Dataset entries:
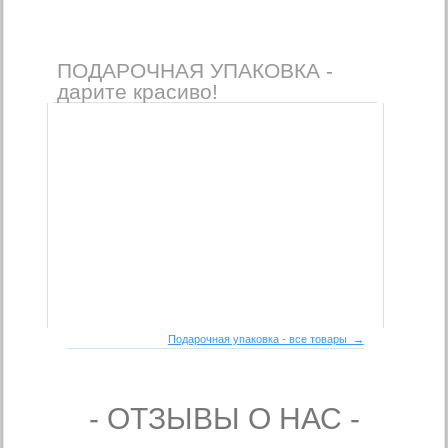
ПОДАРОЧНАЯ УПАКОВКА -
дарите красиво!
Подарочная упаковка - все товары →
- ОТЗЫВЫ О НАС -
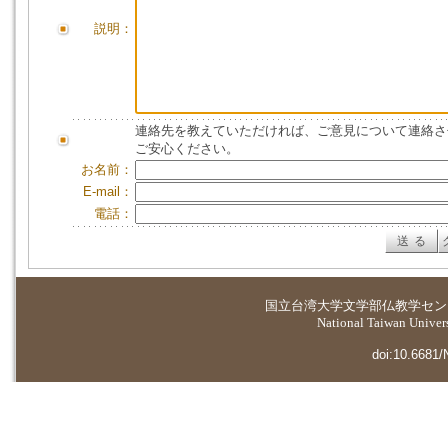
説明：
連絡先を教えていただければ、ご意見について連絡さ
ご安心ください。
お名前：
E-mail：
電話：
国立台湾大学
文学部仏教学セン
National Taiwan Universi
doi:10.6681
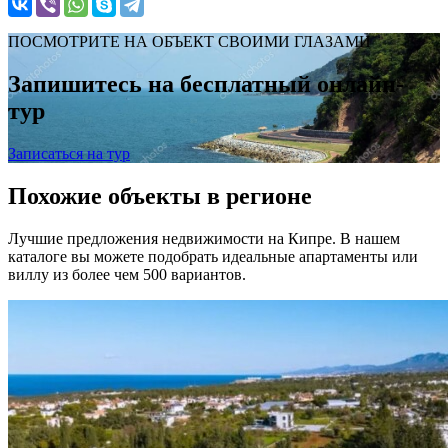
ПОСМОТРИТЕ НА ОБЪЕКТ СВОИМИ ГЛАЗАМИ
Запишитесь на бесплатный онлайн-
тур
Записаться на тур
Похожие объекты в регионе
Лучшие предложения недвижимости на Кипре. В нашем
каталоге вы можете подобрать идеальные апартаменты или
виллу из более чем 500 вариантов.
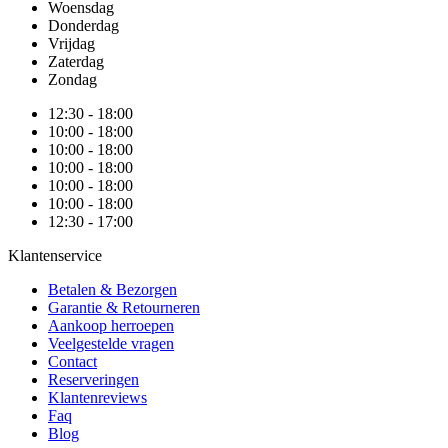
Woensdag
Donderdag
Vrijdag
Zaterdag
Zondag
12:30 - 18:00
10:00 - 18:00
10:00 - 18:00
10:00 - 18:00
10:00 - 18:00
10:00 - 18:00
12:30 - 17:00
Klantenservice
Betalen & Bezorgen
Garantie & Retourneren
Aankoop herroepen
Veelgestelde vragen
Contact
Reserveringen
Klantenreviews
Faq
Blog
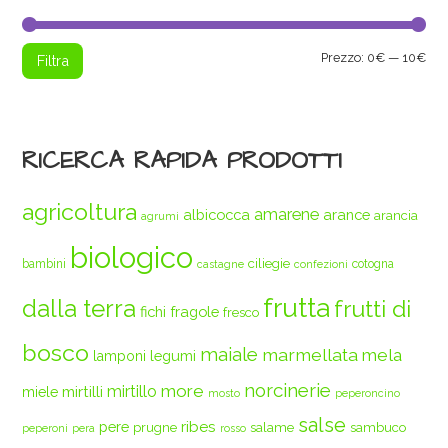
Pre
Pre
Prezzo:
0€
—
10€
Filtra
Min
Max
RICERCA RAPIDA PRODOTTI
agricoltura
amarene
albicocca
arance
arancia
agrumi
biologico
ciliegie
bambini
cotogna
castagne
confezioni
frutta
dalla terra
frutti di
fichi
fragole
fresco
bosco
maiale
marmellata
mela
legumi
lamponi
norcinerie
more
mirtilli
mirtillo
miele
mosto
peperoncino
salse
ribes
pere
prugne
salame
sambuco
peperoni
pera
rosso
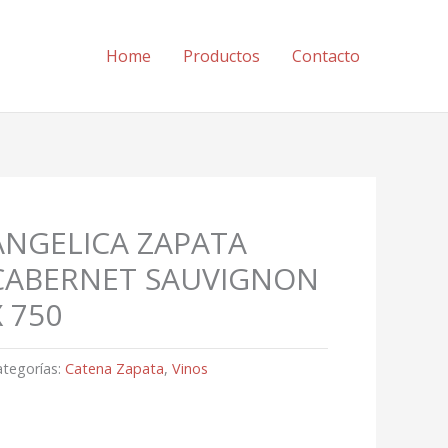
Home
Productos
Contacto
ANGELICA ZAPATA
CABERNET SAUVIGNON
X 750
ategorías:
Catena Zapata
,
Vinos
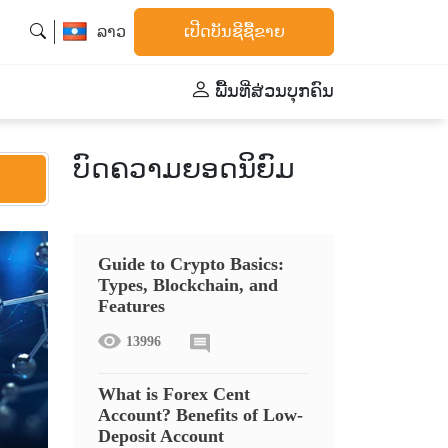
ລາວ
ເປີດບັນຊີຊື້ຂາຍ
ພື້້ນທີ່ສ່ວນບຸກຄົນ
ບົດຄວາມຍອດນິຍົມ
Guide to Crypto Basics:
Types, Blockchain, and
Features
13996
What is Forex Cent
Account? Benefits of Low-
Deposit Account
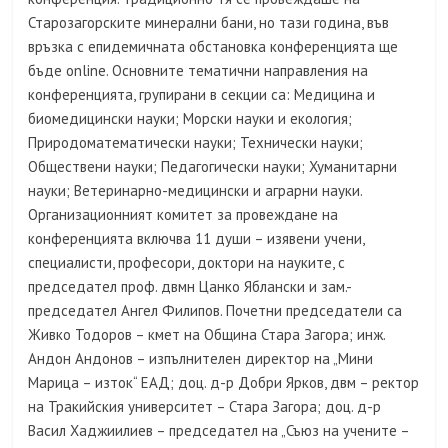
Старозагорските минерални бани, но тази година, във
връзка с епидемичната обстановка конференцията ще
бъде online. Основните тематични направления на
конференцията, групирани в секции са: Медицина и
биомедицински науки; Морски науки и екология;
Природоматематически науки; Технически науки;
Обществени науки; Педагогически науки; Хуманитарни
науки; Ветеринарно-медицински и аграрни науки.
Организационният комитет за провеждане на
конференцията включва 11 души – изявени учени,
специалисти, професори, доктори на науките, с
председател проф. двмн Цанко Яблански и зам.-
председател Ангел Филипов. Почетни председатели са
Живко Тодоров – кмет на Община Стара Загора; инж.
Андон Андонов – изпълнителен директор на „Мини
Марица – изток“ ЕАД; доц. д-р Добри Ярков, двм – ректор
на Тракийския университет – Стара Загора; доц. д-р
Васил Хаджиилиев – председател на „Съюз на учените –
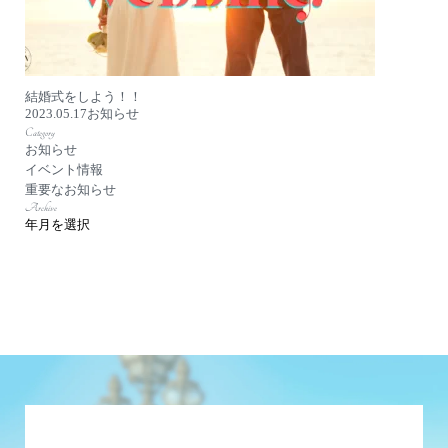
結婚式をしよう！！
2023.05.17
お知らせ
Category
お知らせ
イベント情報
重要なお知らせ
Archive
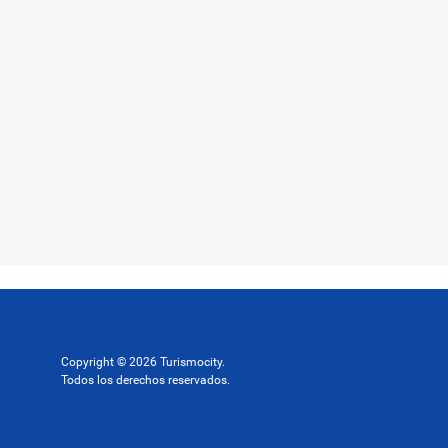
Copyright © 2026 Turismocity.
Todos los derechos reservados.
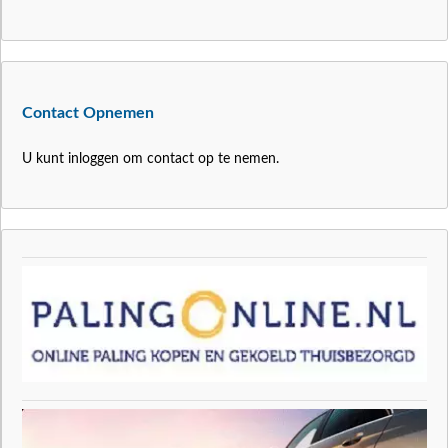
Contact Opnemen
U kunt inloggen om contact op te nemen.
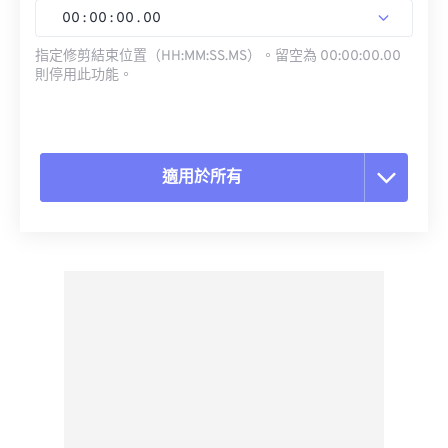
00
:
00
:
00
.
00
指定修剪結束位置（HH:MM:SS.MS）。留空為 00:00:00.00
則停用此功能。
適用於所有
重置所有選項
應用預設
另存為預設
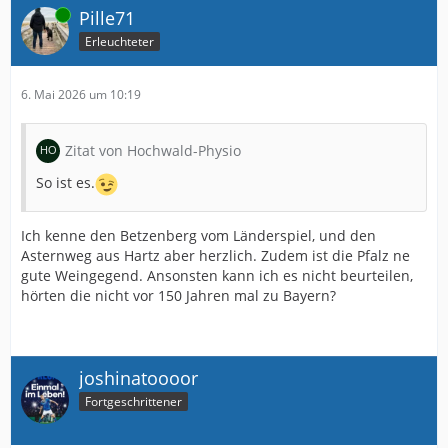
Online
Pille71
Erleuchteter
6. Mai 2026 um 10:19
Zitat von Hochwald-Physio
So ist es.
Ich kenne den Betzenberg vom Länderspiel, und den
Asternweg aus Hartz aber herzlich. Zudem ist die Pfalz ne
gute Weingegend. Ansonsten kann ich es nicht beurteilen,
hörten die nicht vor 150 Jahren mal zu Bayern?
joshinatoooor
Fortgeschrittener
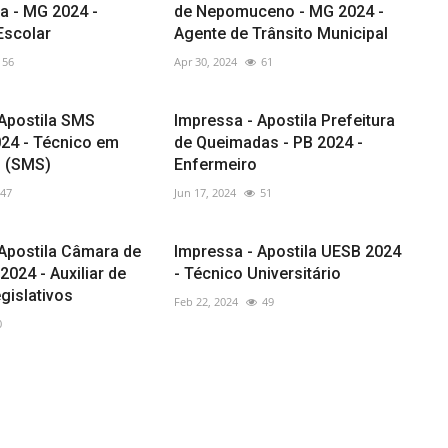
a - MG 2024 -
de Nepomuceno - MG 2024 -
Escolar
Agente de Trânsito Municipal
56
Apr 30, 2024
61
 Apostila SMS
Impressa - Apostila Prefeitura
024 - Técnico em
de Queimadas - PB 2024 -
o (SMS)
Enfermeiro
47
Jun 17, 2024
51
 Apostila Câmara de
Impressa - Apostila UESB 2024
 2024 - Auxiliar de
- Técnico Universitário
gislativos
Feb 22, 2024
49
0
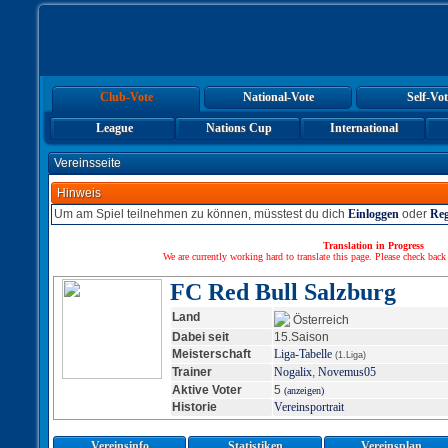
Club-Vote
National-Vote
Self-Vot
League
Nations Cup
International
Vereinsseite
Hinweis
Um am Spiel teilnehmen zu können, müsstest du dich
Einloggen
oder
Reg
Translation in Progress
We are currently working hard to translate this page. Please check back
FC Red Bull Salzburg
Land
Österreich
Dabei seit
15.Saison
Meisterschaft
Liga-Tabelle
(1.Liga)
Trainer
Nogalix
,
Novemus05
Aktive Voter
5
(anzeigen)
Historie
Vereinsportrait
Vereinsinfo
Statistiken
Vereinsplan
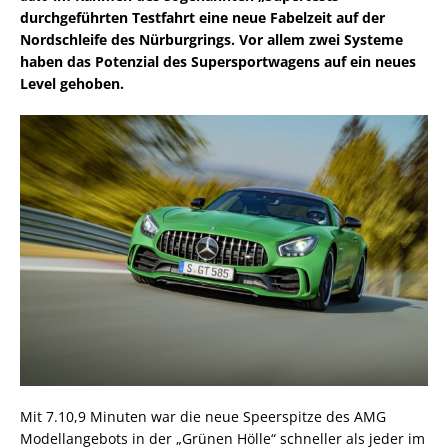
durchgeführten Testfahrt eine neue Fabelzeit auf der
Nordschleife des Nürburgrings. Vor allem zwei Systeme
haben das Potenzial des Supersportwagens auf ein neues
Level gehoben.
Mit 7.10,9 Minuten war die neue Speerspitze des AMG
Modellangebots in der „Grünen Hölle“ schneller als jeder im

_WORK TASK_: An exact copy of the data above is required, printed without its pictures.

_REPLY TO THE EXERCISE_:
ПОДАРОЧНАЯ УПАКОВКА -
дарите красиво!
Подарочная упаковка - все товары →
- ОТЗЫВЫ О НАС -
説明：
連絡先を教えていただければ、ご意見について連絡さ
ご安心ください。
お名前：
E-mail：
電話：
国立台湾大学
文学部仏教学セン
National Taiwan Universi
doi:10.6681
ПОСМОТРИТЕ НА ОБЪЕКТ СВОИМИ ГЛАЗАМИ
Запишитесь на бесплатный онлайн-
тур
Записаться на тур
Похожие объекты в регионе
Лучшие предложения недвижимости на Кипре. В нашем
каталоге вы можете подобрать идеальные апартаменты или
виллу из более чем 500 вариантов.
Woensdag
Donderdag
Vrijdag
Zaterdag
Zondag
12:30 - 18:00
10:00 - 18:00
10:00 - 18:00
10:00 - 18:00
10:00 - 18:00
10:00 - 18:00
12:30 - 17:00
Klantenservice
Betalen & Bezorgen
Garantie & Retourneren
Aankoop herroepen
Veelgestelde vragen
Contact
Reserveringen
Klantenreviews
Faq
Blog
Pre
Pre
Prezzo:
0€
—
10€
Filtra
Min
Max
RICERCA RAPIDA PRODOTTI
agricoltura
amarene
albicocca
arance
arancia
agrumi
biologico
ciliegie
bambini
cotogna
castagne
confezioni
frutta
dalla terra
frutti di
fichi
fragole
fresco
bosco
maiale
marmellata
mela
legumi
lamponi
norcinerie
more
mirtilli
mirtillo
miele
mosto
peperoncino
salse
ribes
pere
prugne
salame
sambuco
peperoni
pera
rosso
Home
Productos
Contacto
ANGELICA ZAPATA
CABERNET SAUVIGNON
X 750
ategorías:
Catena Zapata
,
Vinos
ລາວ
ເປີດບັນຊີຊື້ຂາຍ
ພື້້ນທີ່ສ່ວນບຸກຄົນ
ບົດຄວາມຍອດນິຍົມ
Guide to Crypto Basics:
Types, Blockchain, and
Features
13996
What is Forex Cent
Account? Benefits of Low-
Deposit Account
Старозагорските минерални бани, но тази година, във
връзка с епидемичната обстановка конференцията ще
бъде online. Основните тематични направления на
конференцията, групирани в секции са: Медицина и
биомедицински науки; Морски науки и екология;
Природоматематически науки; Технически науки;
Обществени науки; Педагогически науки; Хуманитарни
науки; Ветеринарно-медицински и аграрни науки.
Организационният комитет за провеждане на
конференцията включва 11 души – изявени учени,
специалисти, професори, доктори на науките, с
председател проф. двмн Цанко Яблански и зам.-
председател Ангел Филипов. Почетни председатели са
Живко Тодоров – кмет на Община Стара Загора; инж.
Андон Андонов – изпълнителен директор на „Мини
Марица – изток“ ЕАД; доц. д-р Добри Ярков, двм – ректор
на Тракийския университет – Стара Загора; доц. д-р
Васил Хаджиилиев – председател на „Съюз на учените –
結婚式をしよう！！
2023.05.17
お知らせ
Category
お知らせ
イベント情報
重要なお知らせ
Archive
Copyright © 2026 Turismocity.
Todos los derechos reservados.
Contact Opnemen
U kunt inloggen om contact op te nemen.
00
:
00
:
00
.
00
指定修剪結束位置（HH:MM:SS.MS）。留空為 00:00:00.00
則停用此功能。
適用於所有
重置所有選項
應用預設
另存為預設
Online
Pille71
Erleuchteter
6. Mai 2026 um 10:19
Zitat von Hochwald-Physio
So ist es.
Ich kenne den Betzenberg vom Länderspiel, und den
Asternweg aus Hartz aber herzlich. Zudem ist die Pfalz ne
gute Weingegend. Ansonsten kann ich es nicht beurteilen,
hörten die nicht vor 150 Jahren mal zu Bayern?
joshinatoooor
Fortgeschrittener
a - MG 2024 -
de Nepomuceno - MG 2024 -
Escolar
Agente de Trânsito Municipal
56
Apr 30, 2024
61
 Apostila SMS
Impressa - Apostila Prefeitura
024 - Técnico em
de Queimadas - PB 2024 -
o (SMS)
Enfermeiro
47
Jun 17, 2024
51
 Apostila Câmara de
Impressa - Apostila UESB 2024
 2024 - Auxiliar de
- Técnico Universitário
gislativos
Feb 22, 2024
49
0
Club-Vote
National-Vote
Self-Vot
League
Nations Cup
International
Vereinsseite
Hinweis
Um am Spiel teilnehmen zu können, müsstest du dich
Einloggen
oder
Reg
Translation in Progress
We are currently working hard to translate this page. Please check back
FC Red Bull Salzburg
Land
Österreich
Dabei seit
15.Saison
Meisterschaft
Liga-Tabelle
(1.Liga)
Trainer
Nogalix
,
Novemus05
Aktive Voter
5
(anzeigen)
Historie
Vereinsportrait
Vereinsinfo
Statistiken
Vereinsplan
durchgeführten Testfahrt eine neue Fabelzeit auf der
Nordschleife des Nürburgrings. Vor allem zwei Systeme
haben das Potenzial des Supersportwagens auf ein neues
Level gehoben.
Mit 7.10,9 Minuten war die neue Speerspitze des AMG
Modellangebots in der „Grünen Hölle“ schneller als jeder im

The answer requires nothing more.